§ **PROBLEM DETAILS**: The number of lines below that contain the word "time" is all that the answer should hold.

§ **DATA EXTRACT**:
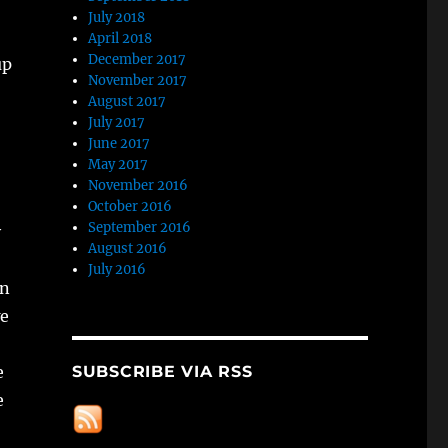
July 2018
April 2018
December 2017
up
November 2017
August 2017
July 2017
June 2017
May 2017
November 2016
October 2016
September 2016
y
August 2016
July 2016
an
we
SUBSCRIBE VIA RSS
e
e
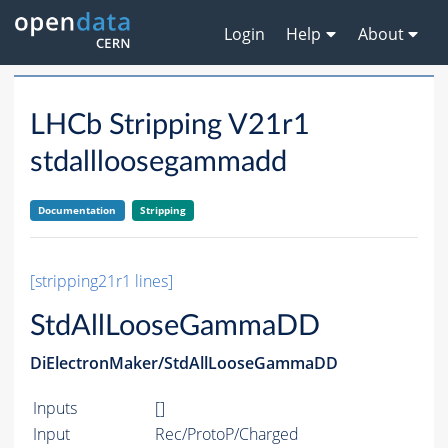
Login
Help
About
LHCb Stripping V21r1
stdallloosegammadd
Documentation
Stripping
[stripping21r1 lines]
StdAllLooseGammaDD
DiElectronMaker/StdAllLooseGammaDD
Inputs
[]
Input
Rec/ProtoP/Charged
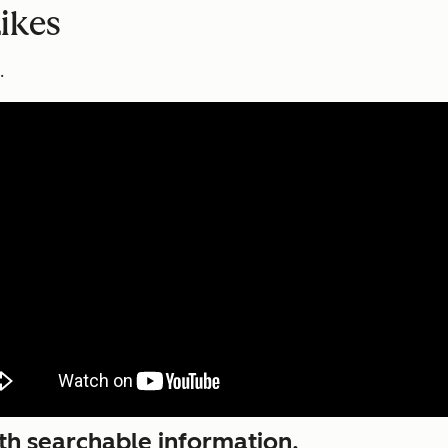
ikes
.
ith searchable information.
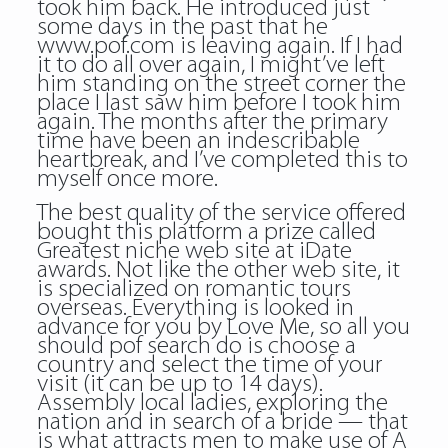
took him back. He introduced just
some days in the past that he
www.pof.com is leaving again. If I had
it to do all over again, I might’ve left
him standing on the street corner the
place I last saw him before I took him
again. The months after the primary
time have been an indescribable
heartbreak, and I’ve completed this to
myself once more.
The best quality of the service offered
bought this platform a prize called
Greatest niche web site at iDate
awards. Not like the other web site, it
is specialized on romantic tours
overseas. Everything is looked in
advance for you by Love Me, so all you
should pof search do is choose a
country and select the time of your
visit (it can be up to 14 days).
Assembly local ladies, exploring the
nation and in search of a bride — that
is what attracts men to make use of A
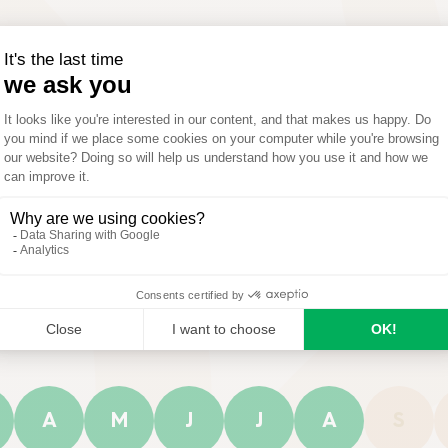
How to use
Compositio
A
M
J
J
A
S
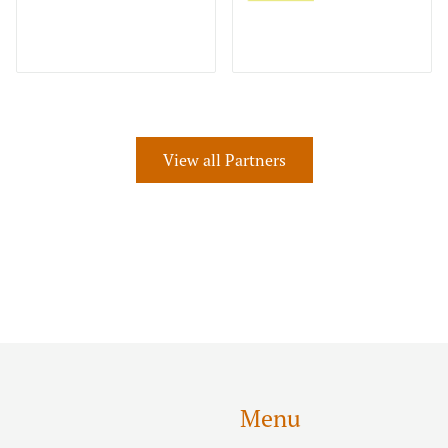
View all Partners
Menu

§ **TASK RESULT**: 2